ТЕКСТ ДЛЯ ЧТЕНИЯ:

О том, что случилось в столице, рассказывает судья Ибн Бухлул-младший:

«Однажды я прибыл на прием в дворец халифа. Галера, в которой я находился вместе с прочими судьями, чиновниками и принцами, стояла у ступеней причала. Мы ждали, когда нас пригласят. Вдруг пришел слуга и вызвал из всех приглашенных одного меня. Меня провели в приемный зал, и я увидел халифа Муктадира и рядом с ним Ибн Муклу, который в то время был визирем.

– Твой отец, – обратился ко мне халиф, – был опорой и поддержкой империи, и, хвала Аллаху, он оставил в твоем лице надежную смену. Как меня замучили все эти рабы со своими вечными требованиями денег! Если они лишатся меня, им придется снова посадить меня на трон, чтобы я продолжал набивать их карманы золотом. Я решил продать свое имение Нимрод в Ахвазе. Напиши своему поверенному там – пусть он договорится с Бариди о продаже. Бариди поможет ему (Бариди в то время занимался сбором налогов в Ахвазе).

– Если это дело имеет особую важность для повелителя правоверных, да продлит Аллах его дни, я лично поеду в Ахваз и устрою все наилучшим образом.

– Нет, не стоит утруждать себя, просто напиши письмо своему поверенному, – ответил мне халиф.

Покинув дворец, я немедленно выполнил то, что мне было поручено: написал письмо Али Танухи, который был судьей в том районе, где были расположены поместья Муктадира».

На этом рассказ Ибн Бухлула заканчивается, и продолжается повествование Ибн Аби Алана:

«В Ахвазе люди начали скупать земли, выставленные на продажу, по ценам вдвое ниже годового дохода с них, и даже дешевле. Я сам купил столько, сколько мне было нужно, за бесценок. Можно было купить больше, но у меня не было в то время достаточного количества свободных денег. Абу Абдаллах Бариди[157] купил огромные участки для себя, но под чужими именами. Я посоветовал ему как можно тщательней выбирать подставных лиц и скрывать все детали сделок. Кое-что купил даже Ибн Кудайда».

«Тем временем в Багдаде, – снова рассказывает Ибн Бухлул, – произошли крупные политические перемены. Визирь Ибн Мукла был отправлен в отставку, и его место занял Сулайман. Новый визирь снял с должности Бариди в Ахвазе и назначил вместо него своего друга Ибн Хариса. Ибн Харис пересмотрел недавние сделки по продаже земли, обнаружил, что цены были занижены, и потребовал, чтобы все покупатели доплатили крупные суммы к тому, что уже было заплачено. Проданные земли, как мы помним, принадлежали раньше халифу, но Ибн Харис намеревался большую часть доплат оставить у себя и лишь незначительную сумму отослать в государственную казну».

«Бариди, – рассказывает Ибн Аби Алан, – обратился ко мне за советом:

– Подскажи, как собрать недостающие деньги?

– Покупатели откажутся платить просто так, – ответил я ему, – условия сделок совершенно определенны.

Бариди не обратил внимания на мои слова, собрал всех покупателей и потребовал с них деньги. Естественно, они отказались платить, и все, чего он добился, – это нажил себе врагов и оскорбил меня.

СОБРАННЫЕ ДАННЫЕ:
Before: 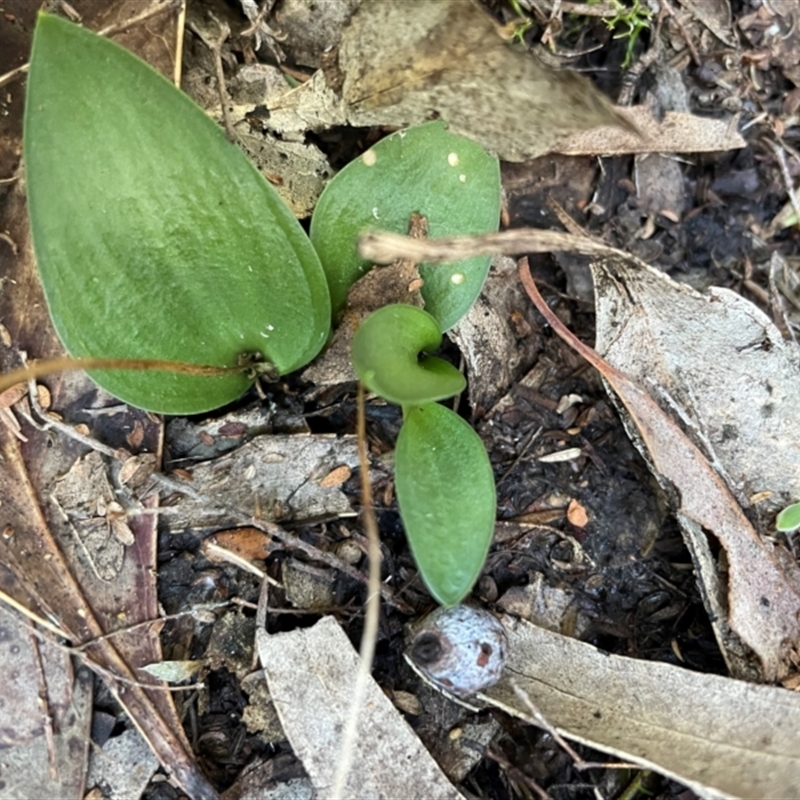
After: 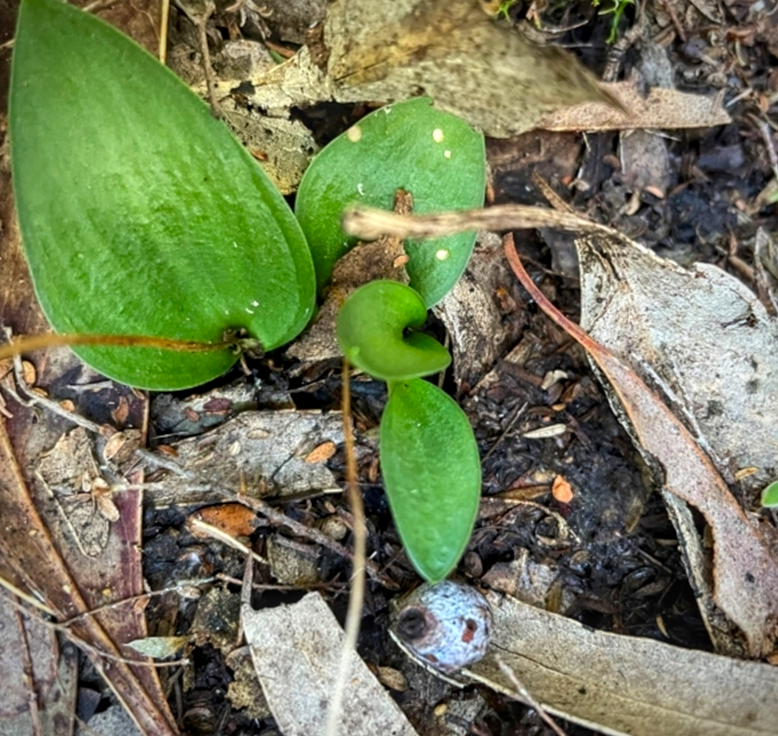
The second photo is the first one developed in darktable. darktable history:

СУТЬ ЗАДАНИЯ:
Ответьте по тексту о продаже имения халифа:
(а) Какое имение решил продать халиф Муктадир и где оно находилось?
(б) Кому Ибн Бухлул написал письмо, покинув дворец?
(в) Кто стал визирем после отставки Ибн Муклы?

ОТВЕТ НА ЗАДАНИЕ:
(а) Имение Нимрод в Ахвазе.
(б) Али Танухи, судье того района, где были расположены поместья Муктадира.
(в) Сулайман.